Experimental Example 4
[0136] A half cell was obtained by carrying out the same procedure
as in Experimental Example 1 except that polyvinylidene fluoride
[manufactured by KUREHA CORPORATION, trade name: KF polymer] was
used as a binder of the electrode material in place of
polyamide-imide in Experimental Example 1.
Test Example 2
[0137] The half cells obtained in Experimental Examples 1 and 4
were heated to 90.degree. C., respectively, and thereafter each of
the half cells obtained in Experimental Examples 1 and 4 was
charged and discharged repeatedly at a current value of 25 mA/g. In
each of the half cells obtained in Experimental Examples 1 and 4,
the charged capacity in the voltage range of 0 to 1.2 V was
examined for each cycle of charge and discharge. The capacity
retention rate was obtained according to the formula:
[[(charged capacity of each cycle)/(initial
capacity)].times.100].
Furthermore, the voltage and the electric capacity in the first,
third, fifth and tenth cycles of charge and discharge of the half
cell obtained in Experimental Example 1 were obtained. FIG. 3 shows
the results of examining, in Test Example 2, the relation between
the number of cycles and the capacity retention rate of each of the
half cells obtained in Experimental Examples 1 and 4. In FIG. 3,
closed rectangles represent the relation between the number of
cycles and the capacity retention rate of the half cell obtained in
Experimental Example 1, and open squares represent the relation
between the number of cycles and the capacity retention rate of the
half cell obtained in Experimental Example 4.

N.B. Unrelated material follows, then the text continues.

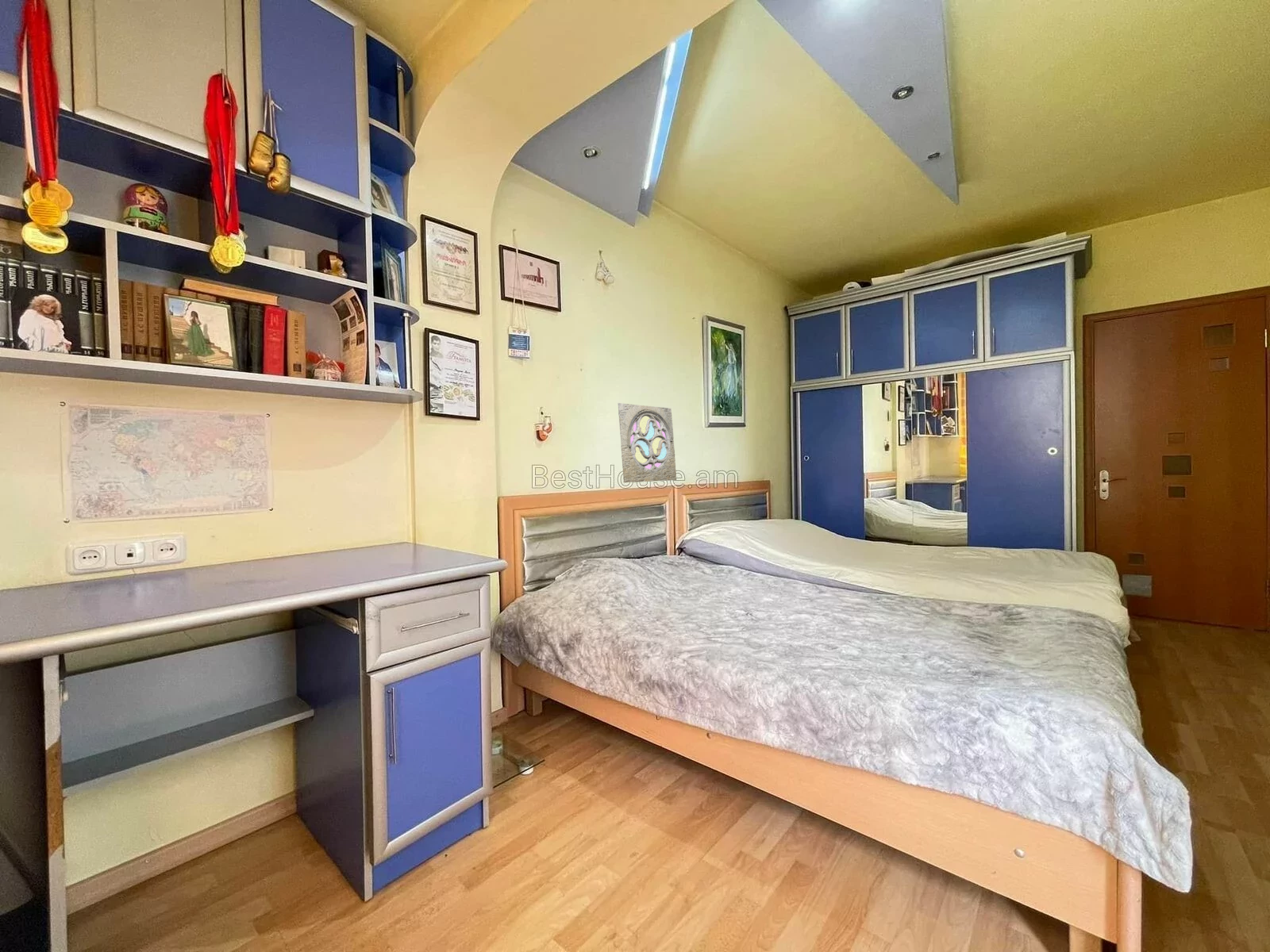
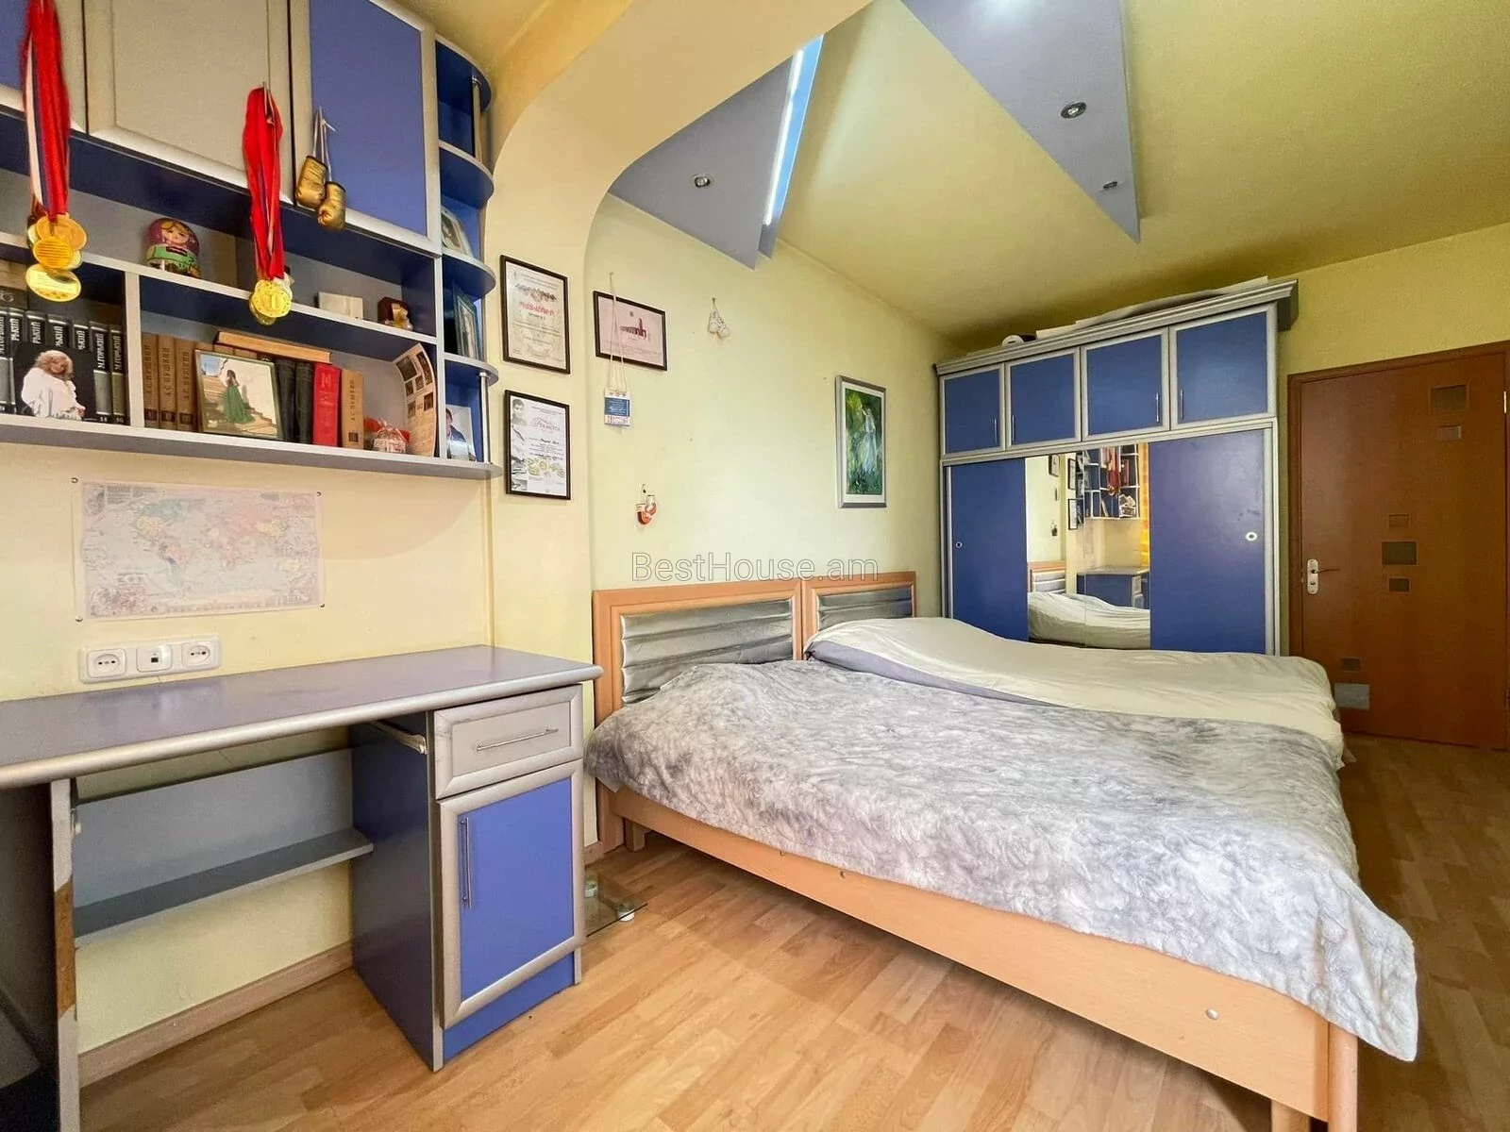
- wall ornament [618,402,677,483]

[0138] Furthermore, in Test Example 2, charge/discharge curves of
the half cells obtained in Experimental Example 1 are shown in FIG.
4. In FIG. 4, (1a) represents the relation between the charged
capacity and the voltage after the first cycle of charge and
discharge was carried out, (1b) being the relation between the
discharged capacity and the voltage after the first cycle of charge
and discharge was carried out, (2a) being the relation between the
charged capacity and the voltage after the third cycle of charge
and discharge was carried out, (2b) being the relation between the
discharged capacity and the voltage after the third cycle of charge
and discharge was carried out, (3a) being the relation between the
charged capacity and the voltage after the fifth cycle of charge
and discharge was carried out, (3b) being the relation between the
discharged capacity and the voltage after the fifth cycle of charge
and discharge was carried out, (4a) being the relation between the
charged capacity and the voltage after the tenth cycle of charge
and discharge was carried out, and (4b) being the relation between
the discharged capacity and the voltage after the tenth cycle of
charge and discharge was carried out.
[0139] From the results shown in FIG. 3, in the half cell in which
polyvinylidene fluoride is used as a binder of the electrode
material (Experimental Example 4), it can be seen that the capacity
retention rate in the thirteenth cycle from the start of the charge
and discharge is less than 60%, and that the capacity retention
rate is remarkably deteriorated as the number of cycles of charge
and discharge is increased. A fluorine atom contained in
polyvinylidene fluoride is an atom having high reactivity with
metallic sodium. Therefore, it seems that since the binder is
deteriorated and the active material is exfoliated from the current
collector during charge and discharge in the half cell in which
polyvinylidene fluoride is used as a binder of the electrode
material (Experimental Example 4), the capacity retention rate is
remarkably deteriorated as the number of cycles of charge and
discharge is increased. On the contrary, from the results shown in
FIGS. 3 and 4, it can be seen that the cycle properties are not so
changed even if the number of cycles of charge and discharge is
increased in the half cell in which polyamide-imide is used as a
binder of the electrode material (Experimental Example 1), and that
a capacity retention rate of not less than 85% is secured.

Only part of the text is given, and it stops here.